Alan Titchmarsh’s 2008 novel is a romantic story set across generations with a couple of twists.

He’s done this time-jumping before; it’s always a risk: maybe the reader will get confused or even lost. Here, it works well enough. The story begins in 2007 and concerns two long-established businesses in Bath – the Ballantynes and the Kings – both involved in the sale of artwork.

We fleetingly meet Jamie Ballantyne during an auction of some famous paintings, and Artemis (‘Missy’) King. He’s selling, she’s buying. They’d been friends for a long time and then she went off to the US and stayed for five years.

Then we step back into Oxford in 1949. There are four art students who go around together: the rich Honourable Leo Bedlington; John (‘Mac’) Macready, a Glaswegian; Harry Ballantyne; Richard King; and Eleanor Faraday. Both Harry and Richard desired her but neither did anything about it.

Jamie mulled about Missy and her appreciation of the painter Munnings. ‘Where dogs craved affection and cats demanded respect, horses inspired admiration and awe, and any artist who could catch their spirit seemed to her to be peerless. (p76).

In 2007 Missy’s grandfather is Richard and Jamie’s is Harry. Neither knows why, but their grandparents have been at loggerheads for almost sixty years! Nobody talks about it. Jamie’s mother has a streak of common sense to her: the feud’s ‘origins are lost in the mists of time and I think everyone would be better diverting their energies into today, rather than yesterday’ (p271). If only the ‘woke’ who want to rewrite history would listen!

Jamie and Missy reawaken their previous attraction and indeed fall in love. Yet the family feud threatens to confound them.

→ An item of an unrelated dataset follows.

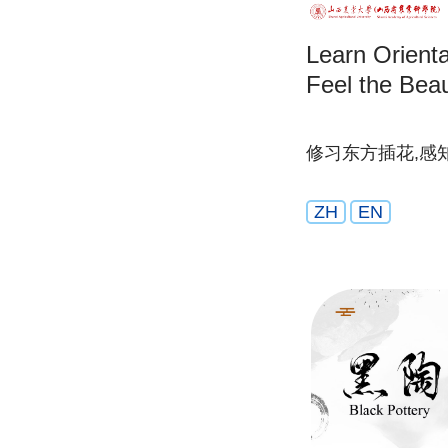
Learn Orienta
Feel the Beau
修习东方插花,感
ZH
EN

Skipping back and forth through time, we see how chances are lost, love is not reciprocated, and indeed the reader becomes irritated at the folly of these people who are incapable of revealing their true feelings. Except for Mac; he did just that, with disastrous results!

The descriptions of the period, the art world and the countryside sometimes verge on the poetic and at other times Titchmarsh delivers humour: ‘It seemed as if his inquisitor was in danger, at any moment, of bursting out of his clothes and sending buttons flying to the four corners of the book-lined room. All three chins wobbled as he made his point, and his cheeks were the colour and shade of Worcestor Pearmain apples… (p219).

The final twist was a mite too convenient but clearly Titchmarsh wanted to avoid an unhappy ending! An enjoyable novel, nevertheless.

I blame the editor:

When there only two characters in a scene, there is little need to constantly repeat their names to show who is speaking. In most cases, it will be obvious by what is being said. Also, ‘he said’ and ‘she said’ is adequate. There are a few instances of this issue; and one can be found on page 175.